Thanks in advance for your consideration and help,
Doug.
I think there’s an important difference between them and I wonder if the other one isn’t more “correct”, regarding the ordering of operations: rate computing being done before summing. It relates to this rule of Prometheus: https://www.robustperception.io/rate-then-sum-never-sum-then-rate . I guess we could see bad effects of this when, for instance, a single pod that exposes metrics is restarted: data would be summed, then rated, which would generate invalid rates and spikes, because a counter would suddenly be reseted.
Of course, doing sum then rate simplifies a lot of things, as all grafana dashboards and Kiali would continue to run fine, but it’s at the price of having this “bug” at counter reset.
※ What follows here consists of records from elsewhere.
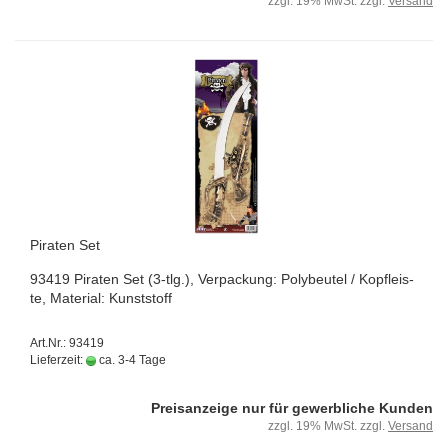
zzgl. 19% MwSt. zzgl.
Versand
Pi­ra­ten Set
93419 Pi­ra­ten Set (3-tlg.), Ver­pa­ckung: Po­ly­beu­tel / Kopf­leis­
te, Ma­te­ri­al: Kunst­stoff
Art.Nr.: 93419
Lieferzeit:
ca. 3-4 Tage
Preisanzeige nur für gewerbliche Kunden
zzgl. 19% MwSt. zzgl.
Versand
But I’d also like to have some advice from Prometheus experts I hope I’m wrong
@jotak thanks for your insightful response. I struggled a bit in trying to decide how to provide useful aggregation that was still generic enough to cover most use cases – and think this is the source of the difference you note. I think the approach of optimizing for the queries you want to run (docs) is the best – and solves the rate then sum issue, as you can control it at recording time.
In the guide it says to change the default Prometheus configuration to add some aggregation rules, but currently there’s no way of configuring the “default” Prometheus installation that comes when you install istio with istioctl. See prometheus configuration.
Wouldn’t scraping from the default Prometheus means having to configure mTLS between both Prometheus (if not set to permissive)? Adding how to configure federation to use mTLS would be great in that case.
@jotak do you think it would be helpful to rate and sum for something like 5m first in the guide to avoid the issue you are highlighting here? This would require updating the dashboards, etc., too. But maybe that’s worth it? I wasn’t sure what the right thing was to do along these lines.
@ypal configuring the packaged configuration does take manual work, but it is possible. you have to edit the config map that the default install includes.
we are currently thinking about including the recording rules already. but we need to make sure we get it right for the general case before we include it.
i’ll see about mTLS protection for prometheus. we’ve not been injecting sidecars into prometheus to date (other than to provide certs for communication with protected pods). we’d need get special config for proemtheus.
I didn’t think of manually editing the prometheus config because it will get overwritten the next time I update the manifest using Istioctl. It would be great to have this metrics aggregated by default (or maybe behind a configuration option)
The problem is that doing rate before sum leaves much less flexibility at query time, for instance we couldn’t adjust the rate interval at query time. I don’t see any perfect solution, in any case the user will have to deal with a trade-off. Also, Kiali is not ready today to work with pre-aggregated metrics, so it would be broken.
In my opinion, it is fine to present these two scenarios to the users: the one with preserved metric names but with a sum-then-rate issue , and the one with modified metrics which would break consumers / kiali. And so the users are aware of the trade-off that the choice implies.
Also it’s worth noting that with previous telemetry with Mixer, I believe there already was that “sum-then-rate” issue. I don’t know the implementation details in Mixer but I remember to have seen this same kind of spikes sometimes when pods restart ; if that’s true, it wouldn’t be a regression in that regard.